The Splatsin remain confident that an abandoned rail line will evolve into a community asset.
The Columbia-Shuswap and North Okanagan regional districts are proceeding with plans to acquire the abandoned Canadian Pacific line from Spallumcheen to Sicamous, and that includes seeking public support to borrow funds.
“We knew there’s a process they have to go through and this is part of it,” said Wayne Christian, chief if the Splatsin First Nation, which has lobbied for the 48-kilometre corridor to be preserved for local use.
“We’re grateful they are moving ahead and the public can talk about it.”
The total purchase price of the corridor is $6.51 million, with $2.17 million coming from the provincial government.
RDNO plans to borrow its entire $2.17 million contribution, with the service area including Armstrong, Enderby, Spallumcheen, Lumby, Area D (rural Lumby) and Area F (rural Enderby).
Within the Columbia-Shuswap Regional District, a service area will also be established to borrow $1.83 million. The service area will include Salmon Arm, Sicamous, Area E (rural Sicamous), Area D (Falkland-Deep Creek), Area C (South Shuswap) and Area F (North Shuswap).
The remainder of CSRD’s $2.17 million will come from the Sicamous/Area E Economic Opportunity Fund ($250,000) and the Revelstoke/Area B EOF Fund ($100,000).
An alternate approval petition process will be used in both regional districts to gain voter assent for borrowing.
Christian hopes local residents will get behind the purchase.
“With the number of people I’ve talked to, they’re very excited.
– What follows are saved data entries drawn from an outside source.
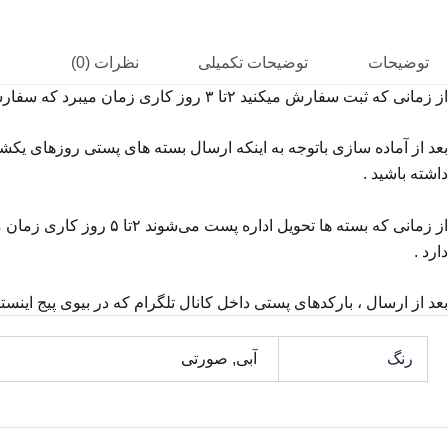
توضیحات
توضیحات تکمیلی
نظرات (0)
از
زمانی
که
ثبت
سفارش
میکنید
۲تا
۳
روز
کاری
زمان
میبرد
که
سفارش
بعد
از
آماده
سازی
باتوجه
به
اینکه
ارسال
بسته
های
پستی
روزهای
یکشن
داشته
باشید
.
از
زمانی
که
بسته
ها
تحویل
اداره
پست
می‌شوند
۲تا
۵
روز
کاری
زمان
م
دارد
.
بعد
از
ارسال
،
بارکدهای
پستی
داخل
کانال
تلگرام
که
در
بیوی
پیج
اینست
رنگ
آبی, صورتی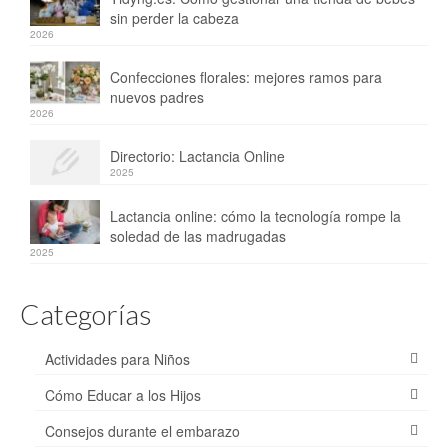
sin perder la cabeza
2026
Confecciones florales: mejores ramos para
nuevos padres
2026
Directorio: Lactancia Online
2025
Lactancia online: cómo la tecnología rompe la
soledad de las madrugadas
2025
Categorías
Actividades para Niños
Cómo Educar a los Hijos
Consejos durante el embarazo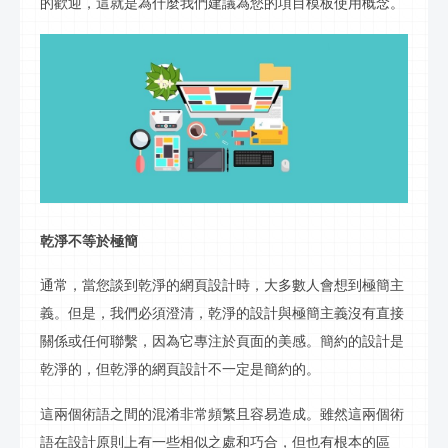
的歡迎，這就是為什麼我們建議為您的項目模板使用概念。
乾淨不等於極簡
通常，當您談到乾淨的網頁設計時，大多數人會想到極簡主
義。但是，我們必須澄清，乾淨的設計與極簡主義沒有直接
關係或任何聯繫，因為它專注於頁面的美感。簡約的設計是
乾淨的，但乾淨的網頁設計不一定是簡約的。
這兩個術語之間的混淆非常頻繁且容易造成。雖然這兩個術
語在設計原則上有一些相似之處和巧合，但也有根本的區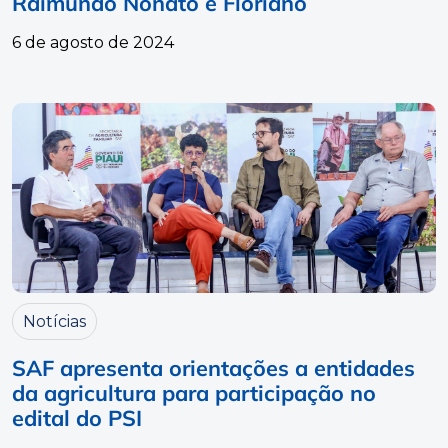
Raimundo Nonato e Floriano
6 de agosto de 2024
Notícias
SAF apresenta orientações a entidades
da agricultura para participação no
edital do PSI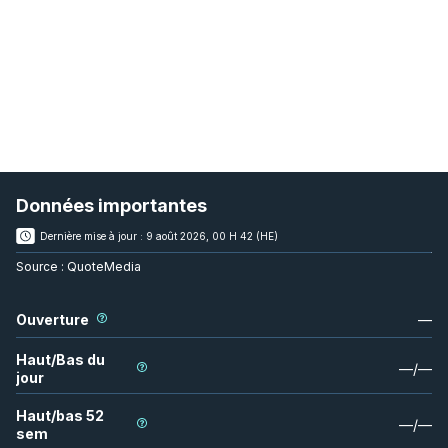
Données importantes
Dernière mise à jour :
9 août 2026, 00 H 42 (HE)
Source :
QuoteMedia
Ouverture
—
Haut/Bas du
—
/
—
jour
Haut/bas 52
—
/
—
sem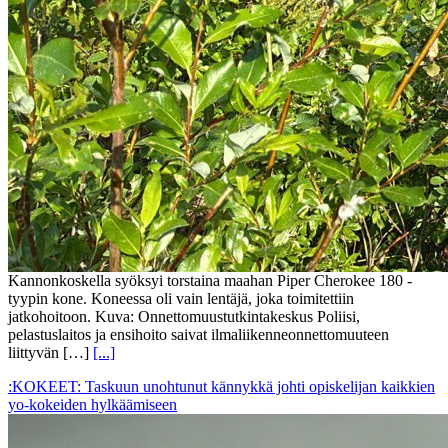
Kannonkoskella syöksyi torstaina maahan Piper Cherokee 180 -
tyypin kone. Koneessa oli vain lentäjä, joka toimitettiin
jatkohoitoon. Kuva: Onnettomuustutkintakeskus Poliisi,
pelastuslaitos ja ensihoito saivat ilmaliikenneonnettomuuteen
liittyvän […]
[...]
:KOKEET: Taskuun unohtunut kännykkä johti opiskelijan kaikkien
yo-kokeiden hylkäämiseen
It’s definitely in the interest of the region,” he said.
“It will bring the region to the attention of the world through a trail and highlight our people.”
The Splatsin own a portion of the corridor.
“The Splatsin stepped up and realized this is an opportunity for all of us – if you benefit, we benefit,” said Rhona Martin, CSRD chairperson.
“It’s a wonderful partnership and we have had the opportunity to learn so much from them about their culture. They welcomed us to their offices, shared meals with us and I’d like to see them get the credit they deserve.”
Salmon Arm director Kevin Flynn believes the purchase is an investment in the future.
“I have been at this table for six or seven years and it’s not often you get to be part of something that changes the region for the better,” said Flynn.